Ein Mensch, der es wagt,
– festhalten bitte –
etwas anderes gemacht zu haben, bevor er etwas Neues gemacht hat, für das er sich jetzt bewirbt.
Für einige Recruiter klingt das ungefähr so bedrohlich wie „Buchhalter mit Fallschirmschein“. oder „Projektmanager mit Poetry-Slam-Erfahrung“.
Spannend, aber … äh … viel zu riskant.
Dabei sind Quereinsteiger in Wahrheit die Schweizer Taschenmesser der Arbeitswelt: Sie können vieles, was keiner auf dem Plan hatte, und lösen Probleme, von denen niemand wusste, dass sie existieren, bis sie gelöst sind.
Aber warum reagieren Unternehmen trotzdem oft so nervös?
Weil Quereinsteiger nicht in die Schublade passen.

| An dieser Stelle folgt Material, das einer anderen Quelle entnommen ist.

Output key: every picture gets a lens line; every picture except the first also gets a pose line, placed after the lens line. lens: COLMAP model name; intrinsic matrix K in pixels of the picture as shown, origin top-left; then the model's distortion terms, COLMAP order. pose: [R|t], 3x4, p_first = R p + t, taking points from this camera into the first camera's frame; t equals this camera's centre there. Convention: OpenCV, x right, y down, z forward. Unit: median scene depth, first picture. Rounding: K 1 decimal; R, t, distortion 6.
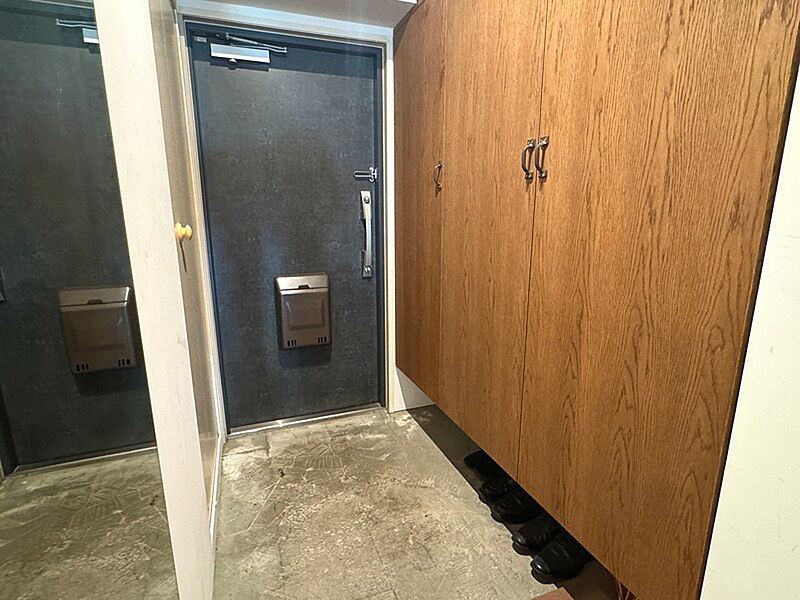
lens RADIAL K [[416.4, 0, 398.2], [0, 416.4, 301.2], [0, 0, 1]] dist [-0.001682, -0.001736]
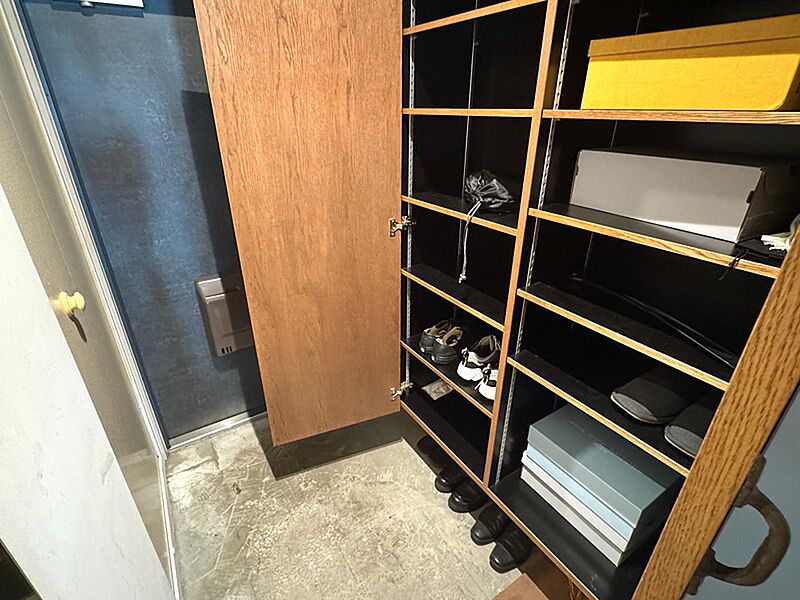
lens RADIAL K [[400.1, 0, 401.2], [0, 400.1, 300.2], [0, 0, 1]] dist [-0.003516, 0.000028]
pose [[0.977361, -0.085345, 0.193603, -0.048618], [0.037738, 0.970681, 0.237390, -0.230623], [-0.208186, -0.224709, 0.951927, 0.128488]]
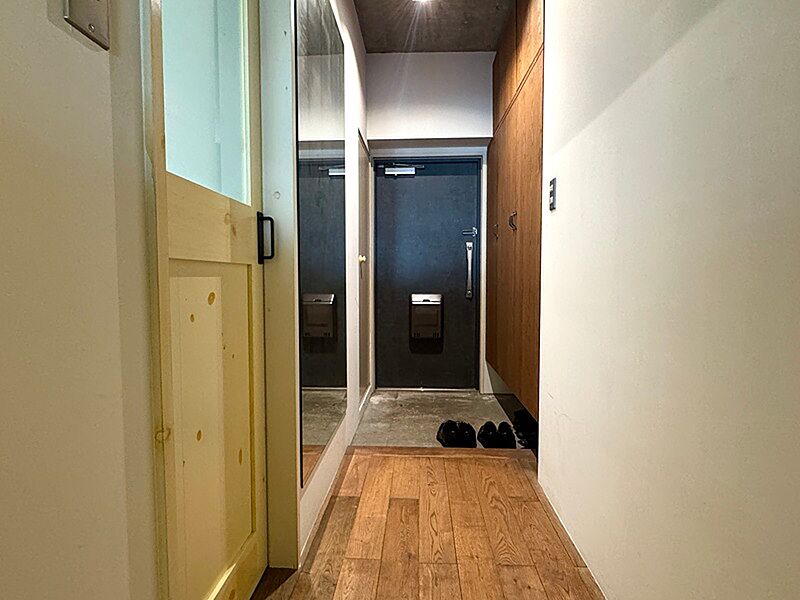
lens RADIAL K [[462.5, 0, 399.7], [0, 462.5, 300.4], [0, 0, 1]] dist [0.000652, 0.000071]
pose [[0.920085, 0.022914, -0.391048, 0.439697], [-0.087499, 0.985086, -0.148151, 0.278831], [0.381822, 0.170528, 0.908368, -0.775766]]
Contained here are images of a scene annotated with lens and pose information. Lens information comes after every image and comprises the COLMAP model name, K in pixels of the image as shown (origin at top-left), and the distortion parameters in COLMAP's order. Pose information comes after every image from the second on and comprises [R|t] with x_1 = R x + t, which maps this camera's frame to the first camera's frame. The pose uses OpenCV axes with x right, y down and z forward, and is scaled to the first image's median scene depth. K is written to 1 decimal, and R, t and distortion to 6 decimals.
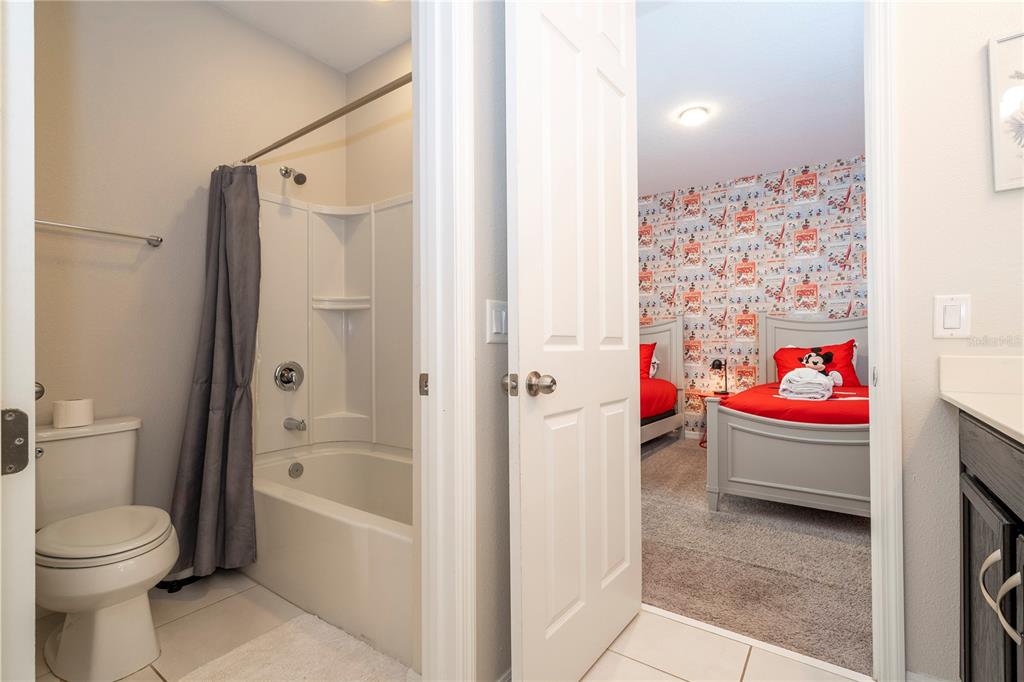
lens RADIAL K [[467.1, 0, 511.2], [0, 467.1, 340.5], [0, 0, 1]] dist [-0.005481, 0.001173]
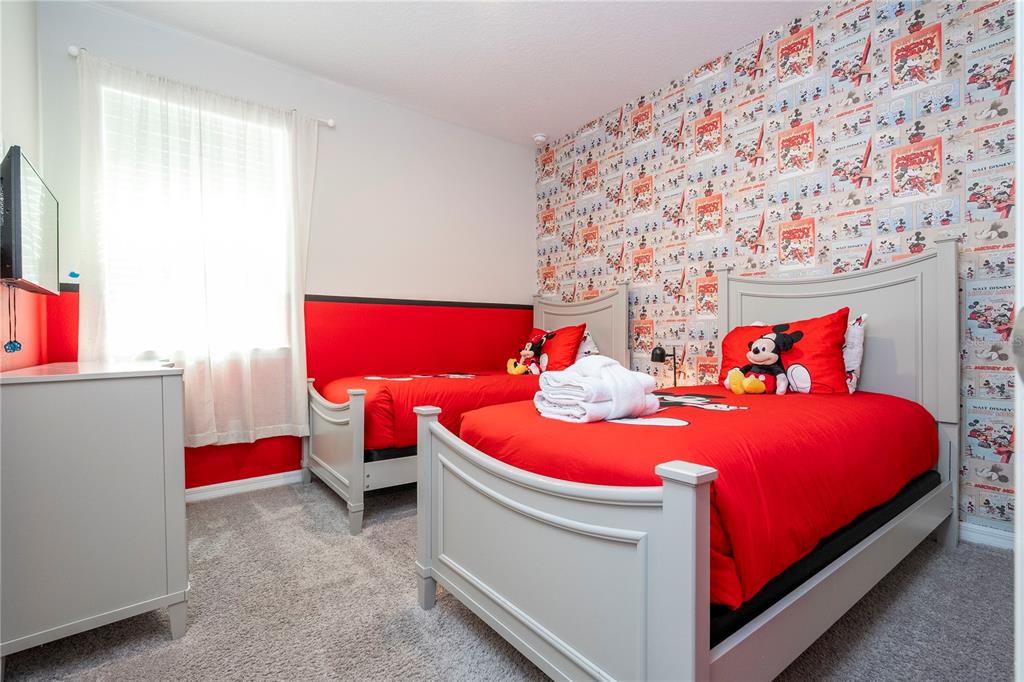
lens RADIAL K [[467.1, 0, 509.4], [0, 467.1, 341.9], [0, 0, 1]] dist [-0.005481, 0.001173]
pose [[0.955506, -0.005862, -0.294914, 0.423024], [0.010651, 0.999836, 0.014634, 0.021150], [0.294780, -0.017124, 0.955412, 0.297687]]
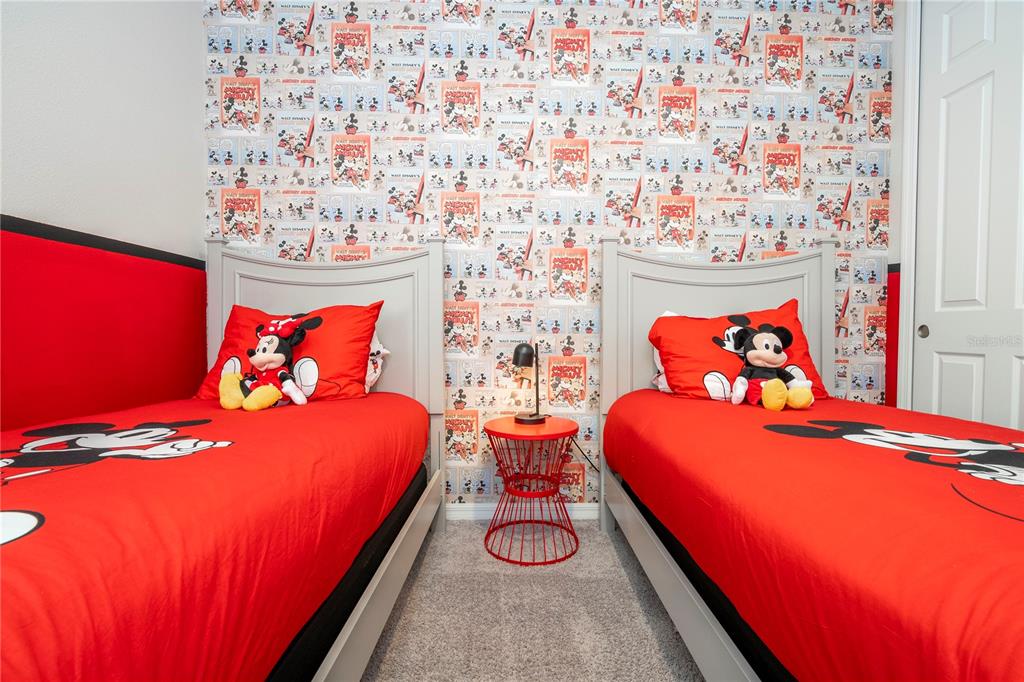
lens RADIAL K [[467.1, 0, 515.2], [0, 467.1, 338.8], [0, 0, 1]] dist [-0.005481, 0.001173]
pose [[0.798968, -0.005993, 0.601344, 0.168825], [-0.012921, 0.999548, 0.027130, 0.023953], [-0.601235, -0.029446, 0.798530, 0.641657]]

Und Schubladen sind in Deutschland wichtig.
Schubladen geben Halt.
Schubladen geben Ordnung.
Schubladen verhindern Chaos und viel zu oft leider auch gute Einstellungen. Dabei bringen Quereinsteiger genau das mit, was Stellenanzeigen so gerne nachplappern:
Out-of-the-box-Denken (haben sie)
Hands-on-Mentalität (haben sie oft gezwungenermaßen)
Flexibilität (sonst wären sie ja nicht quer eingestiegen)
Lernbereitschaft (sonst wären sie vermutlich ausgestiegen)
Und mein Favorit:
„Resilienz“. Das bekommt man gratis dazu, wenn man schon drei Karrierewechsel UND das deutsche Bewerbungsverfahren überlebt hat.
Wer Quereinsteiger einstellt, bekommt Geschichten, Ideen, Schräglagen, Lösungen, Impulse und vielleicht sogar Begeisterung.
Vielleicht sollten wir aufhören, den Quereinstieg als Nachteil zu betrachten und anfangen, sie als Wettbewerbsvorteil zu begreifen.